GOAL: Can you output, word for word, the part of the server layout notes that opens with the words containing "- Node.js 18+" and closes with "as GGUF files)"?

Browser → React UI (3000) → Node Proxy (3002) → C++ Coordinator (8000) → model server instances (8080+)
┌─────────────────────────────────────────────────────┐
│ React UI (port 3000 — Docker or bare metal) │
└──────────────────────┬──────────────────────────────┘
│ HTTP
┌──────────────────────▼──────────────────────────────┐
│ Node Proxy (port 3002) proxy.mjs │
│ • Serves /api/models, /api/swarm-config │
│ • POST /api/configure → starts model servers │
│ • Proxies all other requests → coordinator │
└──────────────────────┬──────────────────────────────┘
│ HTTP
┌──────────────────────▼──────────────────────────────┐
│ C++ Coordinator (port 8000) coordinator.cpp │
│ Dispatches to all agents in parallel (std::async) │
└──┬──────┬──────┬──────┬──────┬───────────────────────┘
│ │ │ │ │
8080 8081 8082 8083 8084 ← llama-server or mlx_lm.server instances
Agents that use the same model share a single server instance, reducing memory usage.
- llama-server (GGUF): launched with
--parallel N— agents run truly in parallel within one process - mlx_lm.server (MLX): launched once per model — concurrent requests queue and are processed sequentially
The proxy auto-detects which server to launch: .gguf file path → llama-server, directory path → mlx_lm.server.
Default 5-role layout (4 model instances):
| Port | Model | Agents | Notes |
|---|---|---|---|
| 8080 | Meta-Llama-3.1-8B | architect + programmer | --parallel 2 (llama) |
| 8081 | granite-3.1-8b | specialist | --parallel 1 (llama) |
| 8082 | Llama-3.2-3B | scout | --parallel 1 (llama) |
| 8083 | gemma-2-2b | synthesis | --parallel 1 (llama) |
Example MLX layout (same 5 roles, all MLX):
| Port | Model | Agents | Notes |
|---|---|---|---|
| 8080 | Meta-Llama-3.1-8B-Instruct-4bit | architect + programmer | queued (mlx) |
| 8081 | Mistral-7B-Instruct-v0.3-4bit | specialist | queued (mlx) |
| 8082 | Llama-3.2-3B-Instruct-4bit | scout | queued (mlx) |
| 8083 | gemma-2-2b-it-4bit | synthesis | queued (mlx) |
Mixed GGUF and MLX agents work in the same swarm — each model gets its own port with the appropriate server.
Port assignments are dynamic — the proxy assigns ports at deploy time based on model grouping.
- macOS (Apple Silicon recommended — Metal GPU acceleration)
- Node.js 18+ (
node,npm) - C++ compiler with C++17 support (
clang++org++) - Docker Desktop (optional — only needed for Docker UI mode)
llama.cpp backend (GGUF models):
llama-serverbinary at/Users/Shared/llama/llama-server- GGUF model files in
/Users/Shared/llama/models/
MLX backend (optional, Apple Silicon only):
pip install mlx-lm- MLX model directories in
/Users/Shared/llama/models/(same folder as GGUF files)

(Data items)
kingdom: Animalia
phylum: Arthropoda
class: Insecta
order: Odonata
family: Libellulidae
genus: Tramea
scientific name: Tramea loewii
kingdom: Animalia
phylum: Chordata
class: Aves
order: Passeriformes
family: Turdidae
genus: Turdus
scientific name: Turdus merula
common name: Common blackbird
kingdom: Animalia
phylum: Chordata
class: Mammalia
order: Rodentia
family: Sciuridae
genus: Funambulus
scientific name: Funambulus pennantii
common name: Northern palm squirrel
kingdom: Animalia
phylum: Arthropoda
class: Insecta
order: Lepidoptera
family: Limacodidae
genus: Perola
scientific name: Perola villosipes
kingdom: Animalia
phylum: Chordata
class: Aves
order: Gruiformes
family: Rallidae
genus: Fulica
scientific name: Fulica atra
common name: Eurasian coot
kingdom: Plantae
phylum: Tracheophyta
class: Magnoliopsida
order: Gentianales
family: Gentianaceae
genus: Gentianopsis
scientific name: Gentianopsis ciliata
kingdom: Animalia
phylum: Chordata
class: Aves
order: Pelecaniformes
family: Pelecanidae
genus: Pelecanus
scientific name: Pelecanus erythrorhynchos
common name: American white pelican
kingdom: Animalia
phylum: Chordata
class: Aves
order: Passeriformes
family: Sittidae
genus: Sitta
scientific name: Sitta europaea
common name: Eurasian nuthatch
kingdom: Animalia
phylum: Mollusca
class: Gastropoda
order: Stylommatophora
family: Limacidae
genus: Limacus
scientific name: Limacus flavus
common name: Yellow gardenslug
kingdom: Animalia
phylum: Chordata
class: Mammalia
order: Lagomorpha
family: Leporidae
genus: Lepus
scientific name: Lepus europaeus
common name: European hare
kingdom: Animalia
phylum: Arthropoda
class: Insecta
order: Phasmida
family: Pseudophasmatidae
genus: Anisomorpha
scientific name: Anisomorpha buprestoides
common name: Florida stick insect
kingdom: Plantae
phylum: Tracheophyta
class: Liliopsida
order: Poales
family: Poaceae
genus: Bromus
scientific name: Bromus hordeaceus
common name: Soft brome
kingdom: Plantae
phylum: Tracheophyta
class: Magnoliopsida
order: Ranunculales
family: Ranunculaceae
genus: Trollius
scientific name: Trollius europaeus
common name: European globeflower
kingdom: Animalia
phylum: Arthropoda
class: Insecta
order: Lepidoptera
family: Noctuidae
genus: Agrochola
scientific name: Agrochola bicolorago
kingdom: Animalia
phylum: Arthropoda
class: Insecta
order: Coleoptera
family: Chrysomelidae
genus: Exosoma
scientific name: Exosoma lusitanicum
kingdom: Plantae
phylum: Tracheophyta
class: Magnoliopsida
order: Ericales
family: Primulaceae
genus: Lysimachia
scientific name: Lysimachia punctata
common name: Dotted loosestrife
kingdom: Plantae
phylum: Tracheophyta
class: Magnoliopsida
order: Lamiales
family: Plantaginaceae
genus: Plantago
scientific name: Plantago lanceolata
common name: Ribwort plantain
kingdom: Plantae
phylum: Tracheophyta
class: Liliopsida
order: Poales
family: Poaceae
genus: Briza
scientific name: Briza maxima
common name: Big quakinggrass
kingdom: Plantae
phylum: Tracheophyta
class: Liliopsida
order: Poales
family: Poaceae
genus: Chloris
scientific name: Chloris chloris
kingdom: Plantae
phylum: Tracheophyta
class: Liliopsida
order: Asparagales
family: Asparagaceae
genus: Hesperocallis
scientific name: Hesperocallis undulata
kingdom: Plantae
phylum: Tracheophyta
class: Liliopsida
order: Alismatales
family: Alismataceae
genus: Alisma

RESULT OF THE TASK:
- Node.js 18+ (
node,npm) - C++ compiler with C++17 support (
clang++org++) - Docker Desktop (optional — only needed for Docker UI mode)
llama.cpp backend (GGUF models):
llama-serverbinary at/Users/Shared/llama/llama-server- GGUF model files in
/Users/Shared/llama/models/
MLX backend (optional, Apple Silicon only):
pip install mlx-lm- MLX model directories in
/Users/Shared/llama/models/(same folder as GGUF files)